[[ Text excerpt open ]]

MicroBit DecHexBin Converter

Introduction: MicroBit DecHexBin Converter

This is my first play with the BBC Microbit, and I've got to say, it's a tad impressive!

It is a great piece of kit for anyone who wants to learn about programming.

I programmed it to be a Decimal or Hexadecimal to Binary converter.

Knowing binary notation is a must for understanding registers and I/O ports!

With this program, a decimal or hexadecimal number is entered and the binary notaion is displayed on the led array matrix.

A '1' is displayed as a bright led & a '0' as a dim led. The dim leds are a little awkward to see on the video.

Converting from decimal to binary is just a matter of dividing a number by 2 and using the remainder -

  1. Divide the number by 2.
  2. Get the integer quotient for the next iteration.
  3. Get the remainder for the binary digit.
  4. Repeat the steps until the quotient is equal to 0.

See this link for an excellent explanation

https://www.rapidtables.com/convert/number/decimal...

Converting from decimal to hexadecimal is just a matter of dividing a number by 16 and using the remainder -

  1. Divide the number by 16.
  2. Get the integer quotient for the next iteration.
  3. Get the remainder for the hex digit.
  4. Repeat the steps until the quotient is equal to 0.

an excellent explanation can be found here.

https://www.rapidtables.com/convert/number/decimal...

Step 1: Program Operation

It is possible to enter either a decimal number or a hexadecimal number for conversion.

On power up, decimal input is the default.

Because we have 8 bits to play with, we have 256 possible combinations, 0 to 255.

The number is entered in 3 parts, Hundreds, then Tens, then Units.

So, on power up an 'H' is displayed, indicating the microbit is awaiting a number for the hundreds which can be 0, 1 or 2 (as we can only display up to 255). If the count exceeds 2, it rolls back to 0.

Pressing button A increments the hundreds counter. The number is selected by pressing button B & the letter 'T' is displayed indicating the microbit is waiting for the Tens input. When the desired number is reached, pressing button B will select the 10s and display the letter 'U' indicating it's waiting for the Units input.

Pressing button B selects the Units and the binary representation is displayed on the led matrix.

If the Hundreds value is equal to 2, both Tens and Units input are limited to 5.

Pressing buttons A & B together shows the number entered and its equivalent Hexadecimal value then it returns to the binary matrix display.

Button A can now be used to increment the existing value & button B can be used to decrement the value with the result shown on the led matrix. As before, buttons A & B pressed together will show the current decimal and hex values.

Use reset to eneter a new value.

If button B is pressed during a reset, the microbit will change to Hex input mode.

The letter 'M' indicates the microbit is waiting for the Most significant nibble. Press button A until the desired value is reached (0 through to F) and press B to select it. Now the letter 'L' is displayed indicating the microbit is waiting for the Least significant nibble (0 through to F). Press button B to select the value.

The display and button operations are identical to the decimal input.

Step 2: The Python Code

Note: Some variables I used were mainly for debug purposes.

[[ Text excerpt closed ]]
[[ Given data open ]]

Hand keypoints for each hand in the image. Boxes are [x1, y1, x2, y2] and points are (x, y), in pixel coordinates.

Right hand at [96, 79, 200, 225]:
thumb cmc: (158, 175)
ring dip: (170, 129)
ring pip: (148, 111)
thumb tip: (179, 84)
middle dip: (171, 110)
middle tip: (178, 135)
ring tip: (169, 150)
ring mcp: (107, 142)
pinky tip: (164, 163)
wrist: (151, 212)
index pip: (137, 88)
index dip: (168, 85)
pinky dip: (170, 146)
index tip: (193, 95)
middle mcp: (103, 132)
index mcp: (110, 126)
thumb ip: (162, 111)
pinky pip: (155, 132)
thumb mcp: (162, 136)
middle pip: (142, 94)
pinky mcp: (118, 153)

[[ Given data closed ]]
[[ Given data open ]]

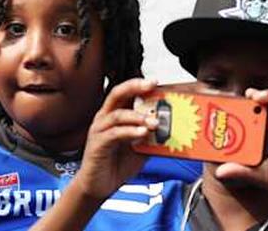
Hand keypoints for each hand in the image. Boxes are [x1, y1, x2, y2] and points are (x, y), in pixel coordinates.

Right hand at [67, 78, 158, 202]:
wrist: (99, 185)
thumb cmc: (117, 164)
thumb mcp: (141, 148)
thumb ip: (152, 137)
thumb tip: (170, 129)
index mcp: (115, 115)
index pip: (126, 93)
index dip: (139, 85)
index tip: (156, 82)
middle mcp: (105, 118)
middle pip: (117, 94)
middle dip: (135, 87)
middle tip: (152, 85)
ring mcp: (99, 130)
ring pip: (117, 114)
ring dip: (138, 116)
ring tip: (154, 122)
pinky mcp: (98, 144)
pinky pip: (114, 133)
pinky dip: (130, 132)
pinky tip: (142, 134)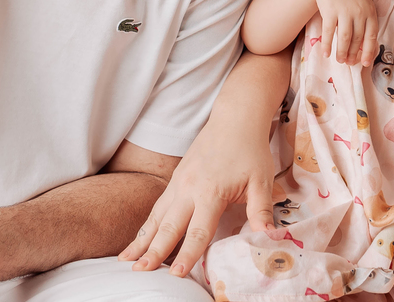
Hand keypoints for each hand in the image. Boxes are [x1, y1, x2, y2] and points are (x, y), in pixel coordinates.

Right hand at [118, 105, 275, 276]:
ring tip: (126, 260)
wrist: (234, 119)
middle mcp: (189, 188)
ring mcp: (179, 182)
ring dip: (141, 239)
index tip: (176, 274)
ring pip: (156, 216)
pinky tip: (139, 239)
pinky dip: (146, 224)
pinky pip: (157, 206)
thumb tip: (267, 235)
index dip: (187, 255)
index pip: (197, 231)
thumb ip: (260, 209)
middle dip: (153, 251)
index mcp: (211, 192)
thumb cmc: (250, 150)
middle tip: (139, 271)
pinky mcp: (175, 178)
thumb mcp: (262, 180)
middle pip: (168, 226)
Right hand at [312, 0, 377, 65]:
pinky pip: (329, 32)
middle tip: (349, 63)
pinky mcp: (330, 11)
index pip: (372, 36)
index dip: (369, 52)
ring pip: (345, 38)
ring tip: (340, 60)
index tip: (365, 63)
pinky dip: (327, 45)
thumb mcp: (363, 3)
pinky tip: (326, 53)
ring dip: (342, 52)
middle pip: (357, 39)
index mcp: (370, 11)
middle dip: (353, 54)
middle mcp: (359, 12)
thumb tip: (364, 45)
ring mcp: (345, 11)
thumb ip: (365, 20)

[[ Given data closed ]]
[[ Given data open ]]

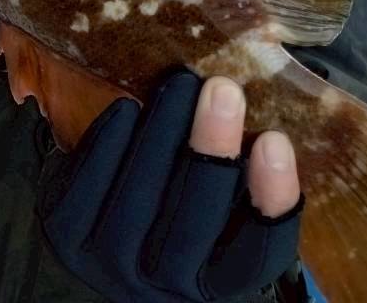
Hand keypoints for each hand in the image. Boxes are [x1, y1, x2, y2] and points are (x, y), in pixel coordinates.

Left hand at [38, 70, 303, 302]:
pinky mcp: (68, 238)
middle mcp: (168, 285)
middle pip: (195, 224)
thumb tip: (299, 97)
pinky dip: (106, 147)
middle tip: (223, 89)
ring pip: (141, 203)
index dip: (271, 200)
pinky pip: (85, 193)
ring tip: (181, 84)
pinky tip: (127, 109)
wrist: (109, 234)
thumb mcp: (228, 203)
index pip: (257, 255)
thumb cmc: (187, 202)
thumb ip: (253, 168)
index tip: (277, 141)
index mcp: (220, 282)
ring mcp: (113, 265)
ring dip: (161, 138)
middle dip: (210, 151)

[[ Given data closed ]]

**Tasks to carry out:**
A: According to the MicroBit converter text, what letter appears on power up, and what does it indicate?
B: List every letter that the MicroBit converter text says is displayed to show which input the microbit is waiting for, along with the input each one signals.
None of the entries is needed for these tasks.

**Your written answers:**
A: An 'H' appears, indicating the microbit is awaiting a number for the hundreds.

B:
- H: hundreds
- T: tens
- U: units
- M: most significant nibble
- L: least significant nibble